NYT Op-Ed Says Elizabeth Warren Is Just Like Donald Trump
Long before Elizabeth Warren was a professional Donald Trump smack-talker and Wells Fargo grill-master, the senior senator from Massachusetts made her name by being among the fiercest critics of the financial system that brought us the recession. Architect of the Consumer Financial Protection Bureau, she pushed for consequences for the industry’s most nefarious actors and called for reinstating Glass-Steagall, which would separate commercial and investment banks. She has wide appeal among progressives for doing this—a comic book exists in which a superheroine version of Elizabeth Warren does battle with Wall Street fat cats.
But a financial journalist writing in the New York Times’ op-ed section is not impressed. Roger Lowenstein, an investment group director and author, says what Warren has actually been doing with her status as populist icon is meddling in the affairs of the executive branch, being a misguided pain who imagines her Senate seat is located “in the Oval Office,” and generally engaging in “political grandstanding.”

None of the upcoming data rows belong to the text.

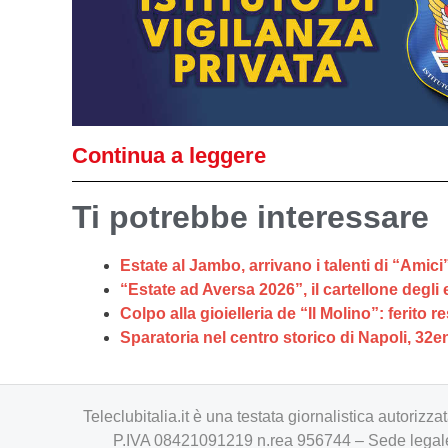
Continua a leggere
Ti potrebbe interessare
Estate al Jambo, arrivano i talenti di “Amici
“Estate ad Aversa 2026”, il cartellone degli 
Colpo alla gioielleria de “Il Molino”: ferito
Sparatoria nel centro storico di Napoli, 32en
Teleclubitalia.it è una testata giornalistica autori
P.IVA 08421091219 n.rea 956744 – Sede legale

Lowenstein, director of the Sequoia Fund, goes as far as comparing her approach to that of her election season arch-nemesis: the Donald himself. Emphasis mine:
… Ms. Warren objected to President Obama’s nomination of Antonio Weiss for the job of under secretary [at the Treasury Department] for domestic finance. Mr. Weiss’s ostensible failing was to have been employed at an investment bank, Lazard. Ms. Warren, painting bankers with as broad a brush as Donald J. Trump uses to demean Muslims, protested that the president should ‘loosen the hold that Wall Street banks have over economic policy making.’ That demand ignores the obvious fact that bankers know something about economic policy, and that many of the best financial regulators, from Joseph P. Kennedy Sr. in the 1930s through Arthur Levitt Jr. and Henry M. Paulson Jr. in more recent decades, have come from Wall Street.
Trump, you’ll remember, proposed a ban on allowing Muslims to enter the country. Warren, Lowenstein says, is prejudiced against bankers.
He also calls the outspoken senator an “unelected regulatory czar” and “high-decibel champion of regulation,” and takes issue with her push for the removal of Securities Exchange Commission Chairwoman Mary Jo White—who, Warren says, should have forced banks to disclose political spending but did not.
“Last time I checked,” Lowenstein writes, “the S.E.C. was a regulatory agency of the executive branch, in which Ms. Warren is not, in fact, employed.”
Warren has become perhaps more worrying for Wall Street than ever this year due to the likelihood she will play a role in shaping the administration of Hillary Clinton should the Democrat become president.